Last weekend we jumped into our temperamental little black roadster and headed for the mountains. If ever there was a top down, wind in your face, blue sky, dazzling sun two-lane blacktop day, Sunday was it. It was a day for German engineering, Rocky Mountain splendor and glowing aspens on the back road to Cripple Creek — until one of those superbly engineered W-rated tires blew out.
No problem — just slap on the spare, right?
Wrong. In common with many similar cars, the temperamental little roadster has no spare — just a strangely engineered pump and canister that theoretically enables you to repair a puncture. It’s not terribly useful if your tire is completely blown out.
Oh well, stuff happens.
That’s why you have a cell phone, right? Call your insurance provider, take advantage of their roadside assistance program, and wait for the tow truck.
Wrong. No service on either of our cell phones. Neither T-Mobile or ATT could connect.
Luckily, a good Samaritan with Verizon stopped and made the call. Thanks to him, and to Verizon, we rode back to the Springs in the tow truck.
During that long ride, not to mention during the hour that we waited for the tow truck, I thought ruefully about an email I’d received on Friday, from a reader who had just returned from China.

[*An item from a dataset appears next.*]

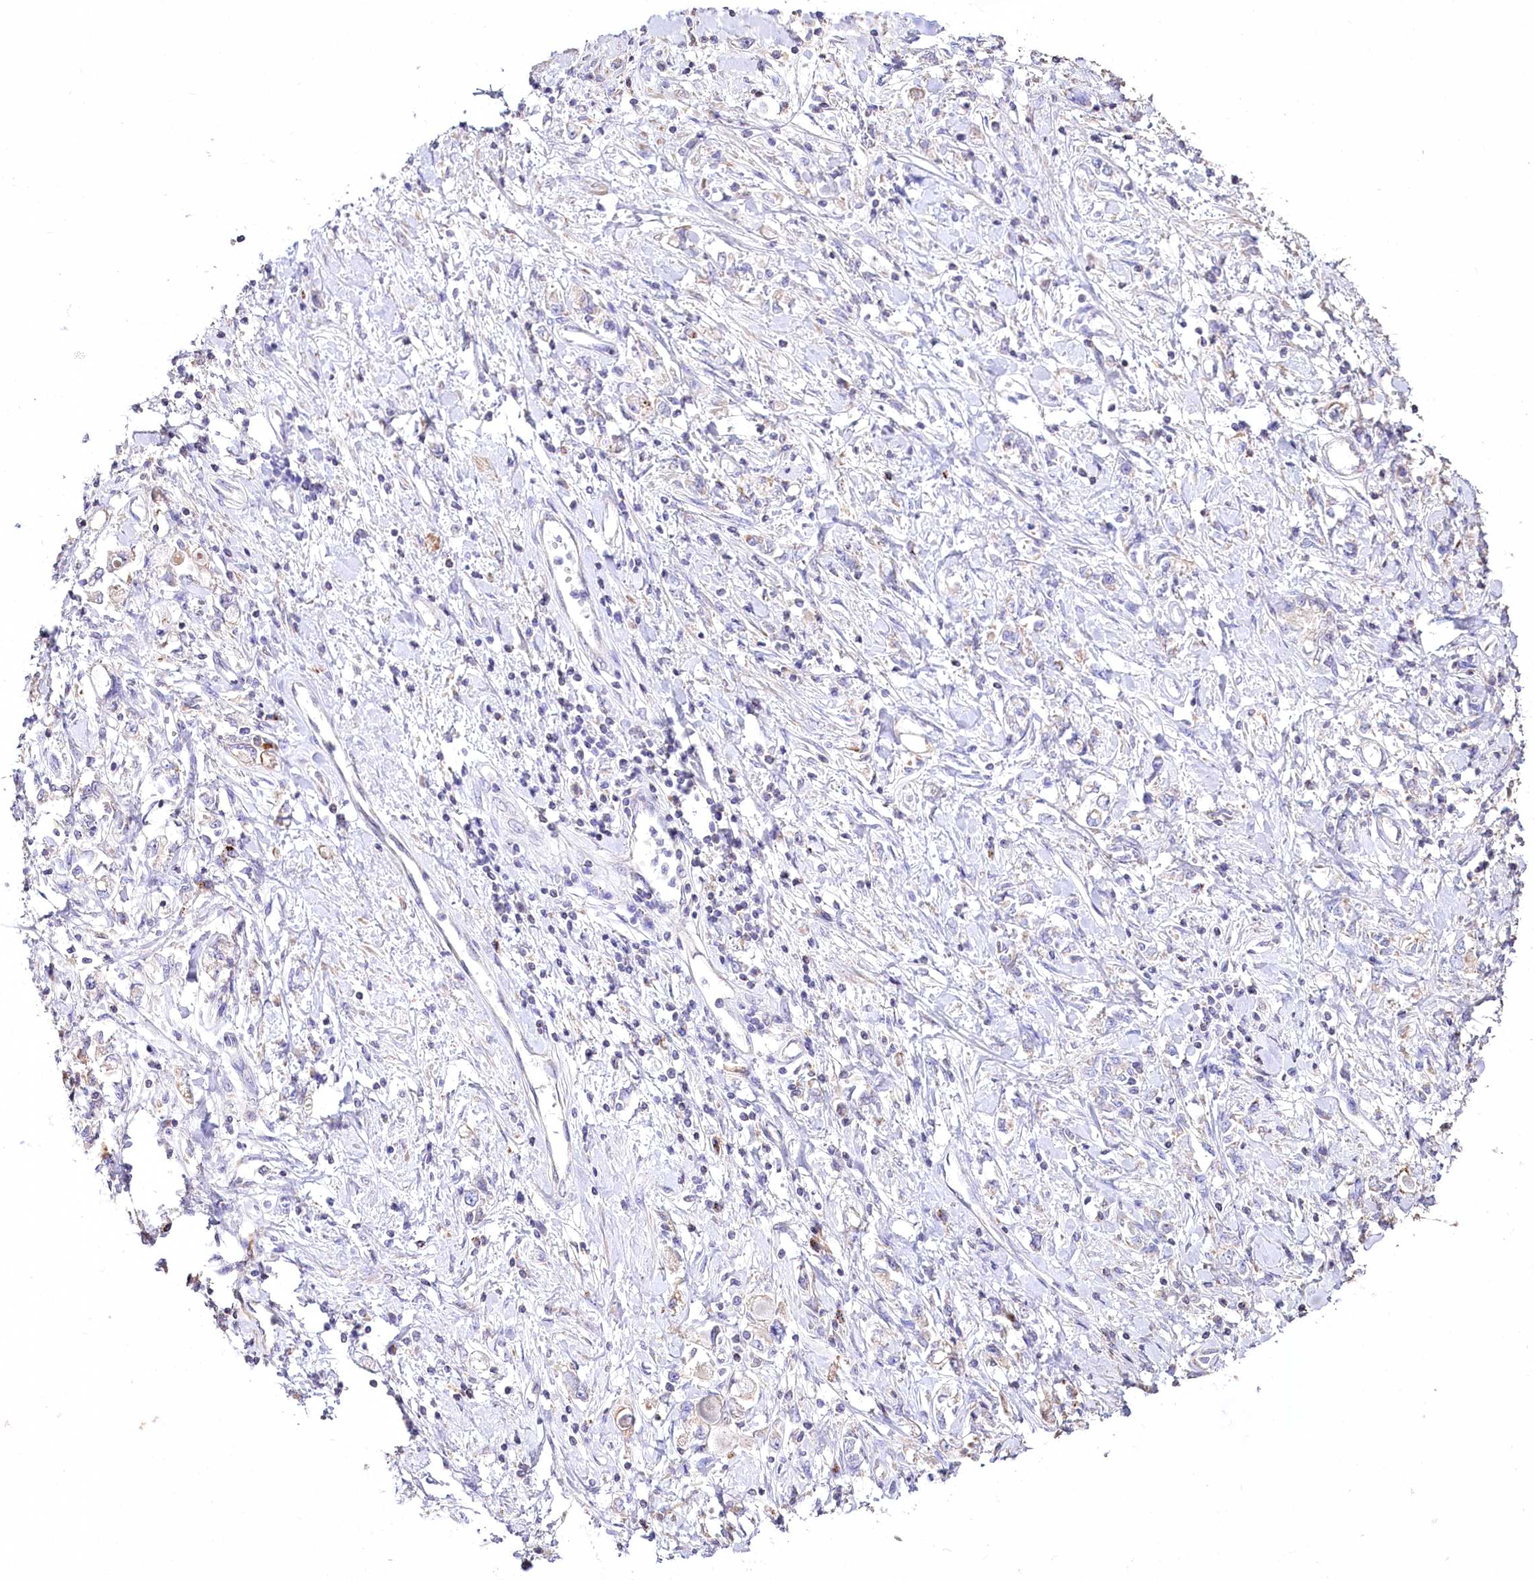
{"staining": {"intensity": "negative", "quantity": "none", "location": "none"}, "tissue": "stomach cancer", "cell_type": "Tumor cells", "image_type": "cancer", "snomed": [{"axis": "morphology", "description": "Adenocarcinoma, NOS"}, {"axis": "topography", "description": "Stomach"}], "caption": "This is a histopathology image of immunohistochemistry staining of stomach adenocarcinoma, which shows no positivity in tumor cells.", "gene": "PTER", "patient": {"sex": "female", "age": 76}}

Here’s the salient passage.
“One last thing: China has made an enormous commitment to modernized infrastructure. Even driving across the Gobi Desert, I never had less than four bars of cell phone service anywhere in the country. Here at home, I can’t even drive across town without dropped calls!”
Sounded great — but how, I wonder, would my insurance provider have arranged for a tow truck in the middle of the Gobi Desert?